*** EXTRACTED INFORMATION

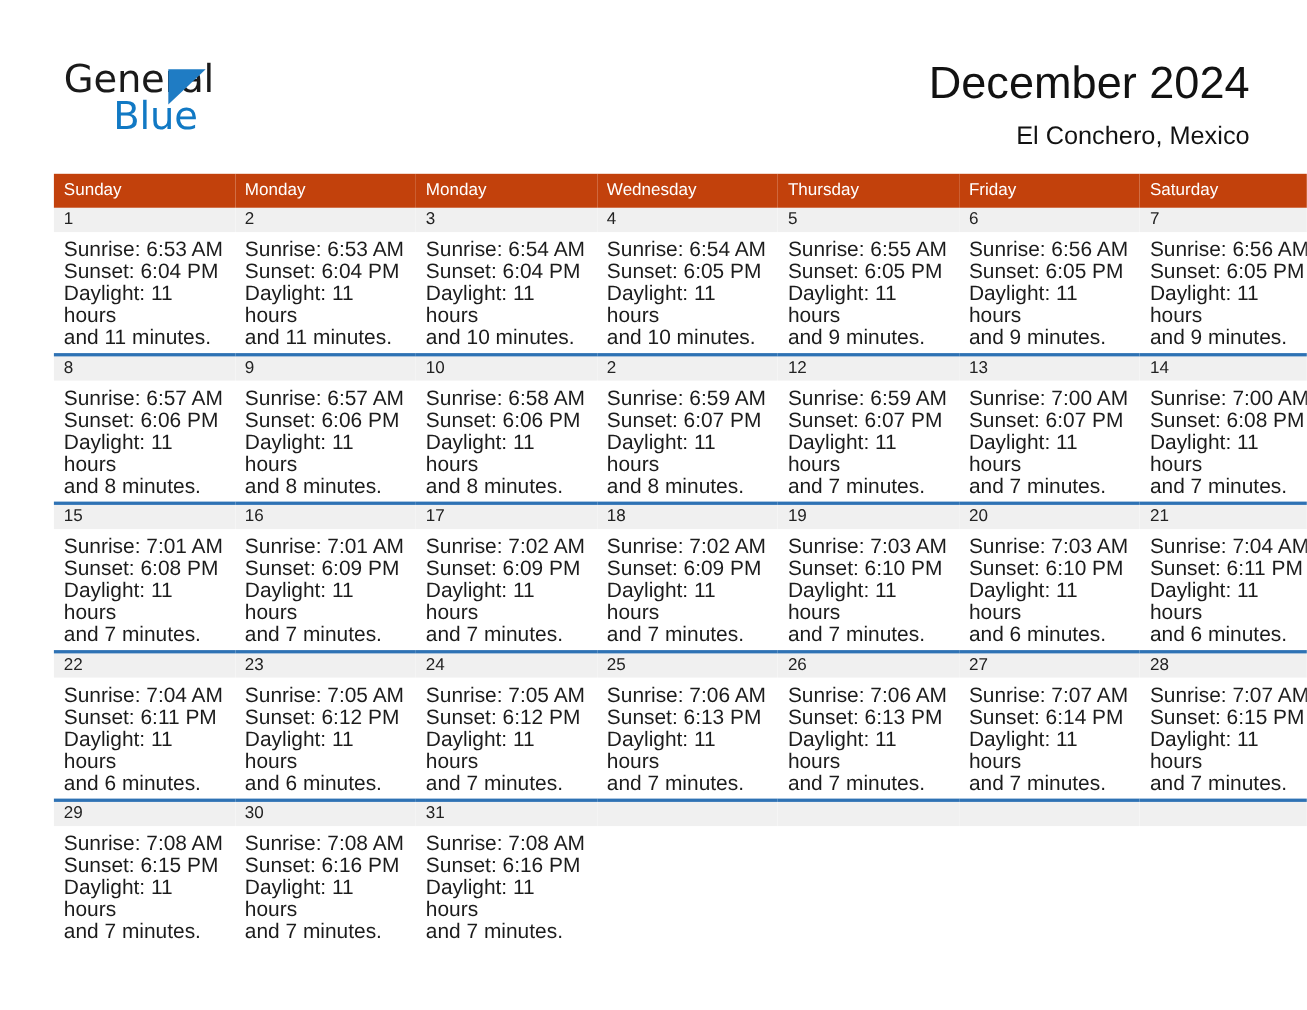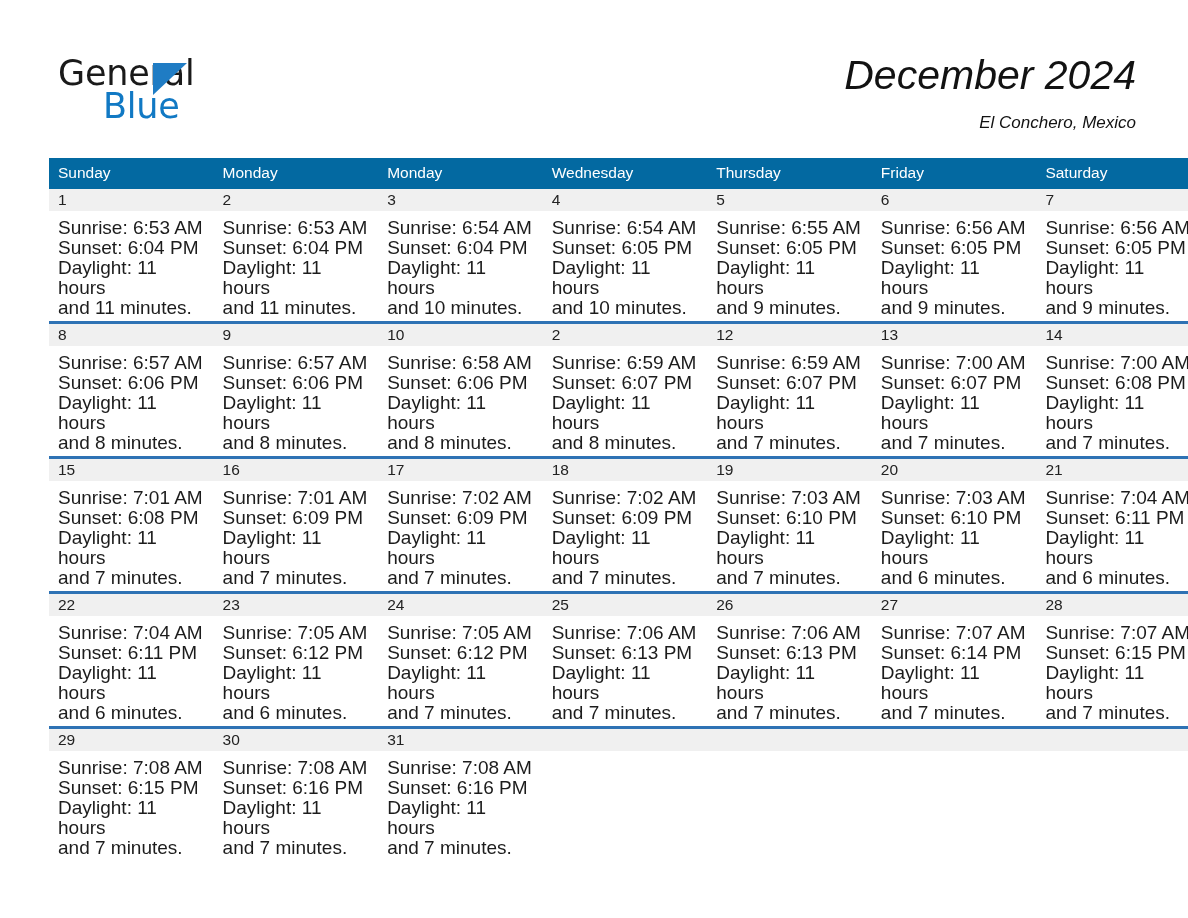--- a/index.html
+++ b/index.html
@@ -73,7 +73,6 @@
     right: 52px;
     top: 50px;
     text-align: right;
-    font-style: italic;
   }
   .title {
     font-size: 41px;

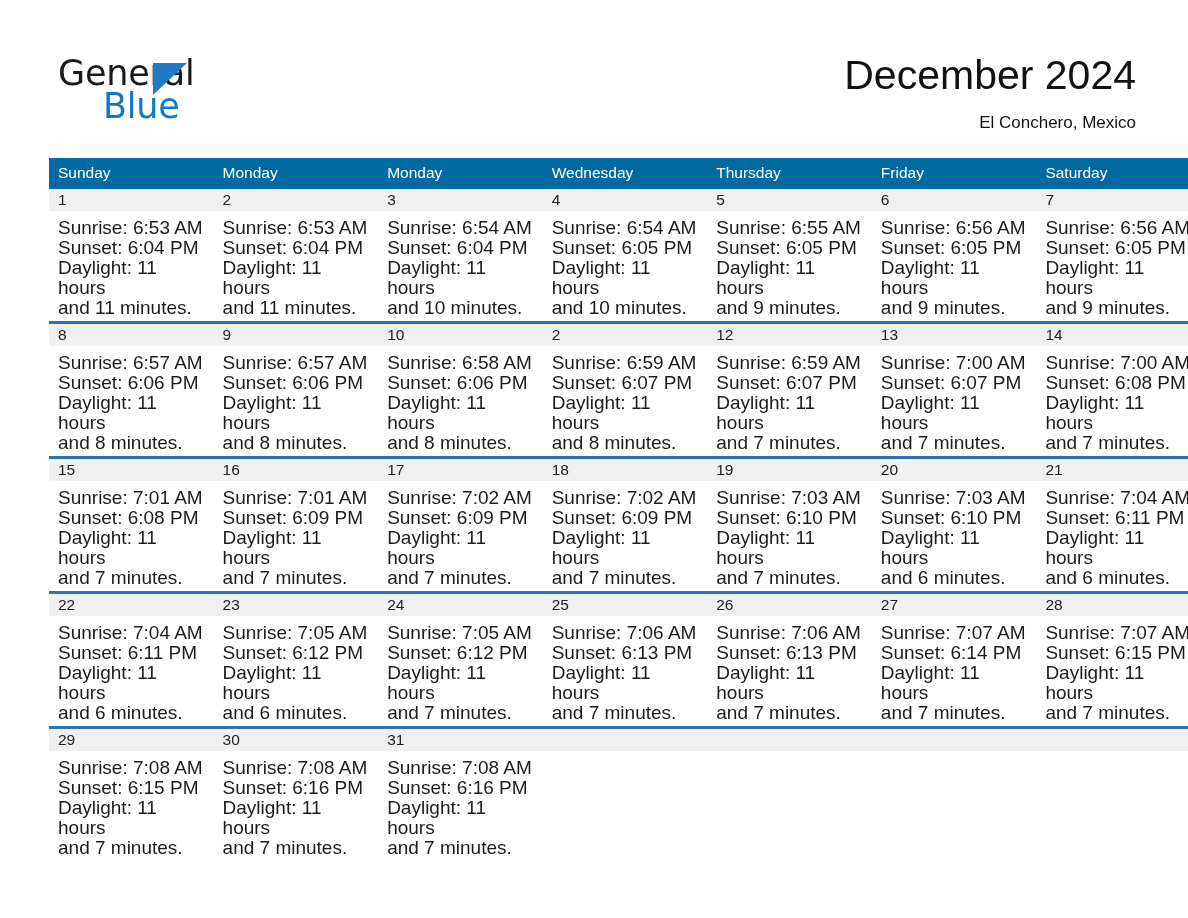--- a/index.html
+++ b/index.html
@@ -84,7 +84,7 @@
   }
   .subtitle {
     margin-top: 9px;
-    font-size: 17px;
+    font-size: 23px;
     color: #121212;
     font-weight: 400;
     line-height: 28px;

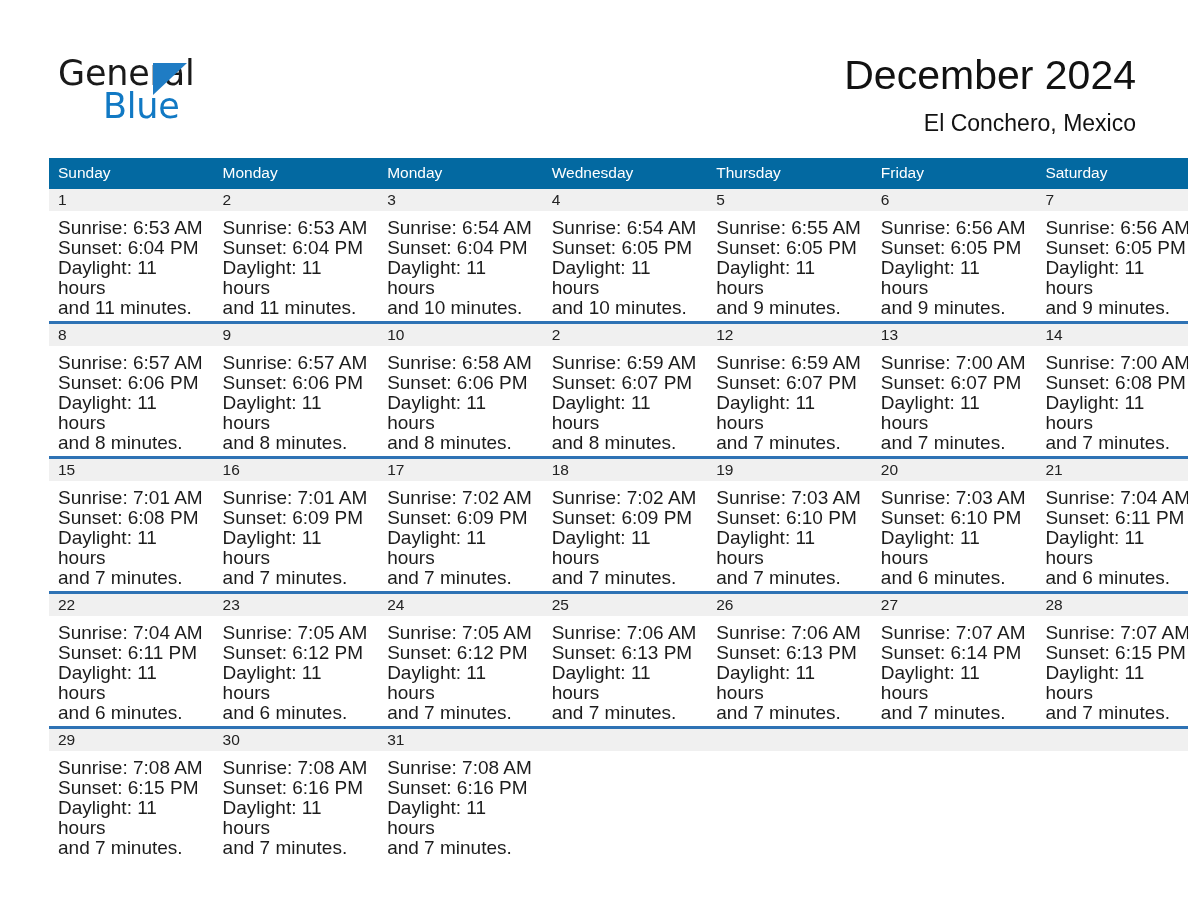--- a/index.html
+++ b/index.html
@@ -101,7 +101,7 @@
     table-layout: fixed;
   }
   .calendar th {
-    background: #0369a1;
+    background: #c2410c;
     color: #ffffff;
     font-size: 15.5px;
     font-weight: 400;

******

- ACTION ITEM
Once the pictures are dropped, repeat the data above exactly.

- OUTPUT
--- a/index.html
+++ b/index.html
@@ -73,7 +73,6 @@
     right: 52px;
     top: 50px;
     text-align: right;
-    font-style: italic;
   }
   .title {
     font-size: 41px;

--- a/index.html
+++ b/index.html
@@ -84,7 +84,7 @@
   }
   .subtitle {
     margin-top: 9px;
-    font-size: 17px;
+    font-size: 23px;
     color: #121212;
     font-weight: 400;
     line-height: 28px;

--- a/index.html
+++ b/index.html
@@ -101,7 +101,7 @@
     table-layout: fixed;
   }
   .calendar th {
-    background: #0369a1;
+    background: #c2410c;
     color: #ffffff;
     font-size: 15.5px;
     font-weight: 400;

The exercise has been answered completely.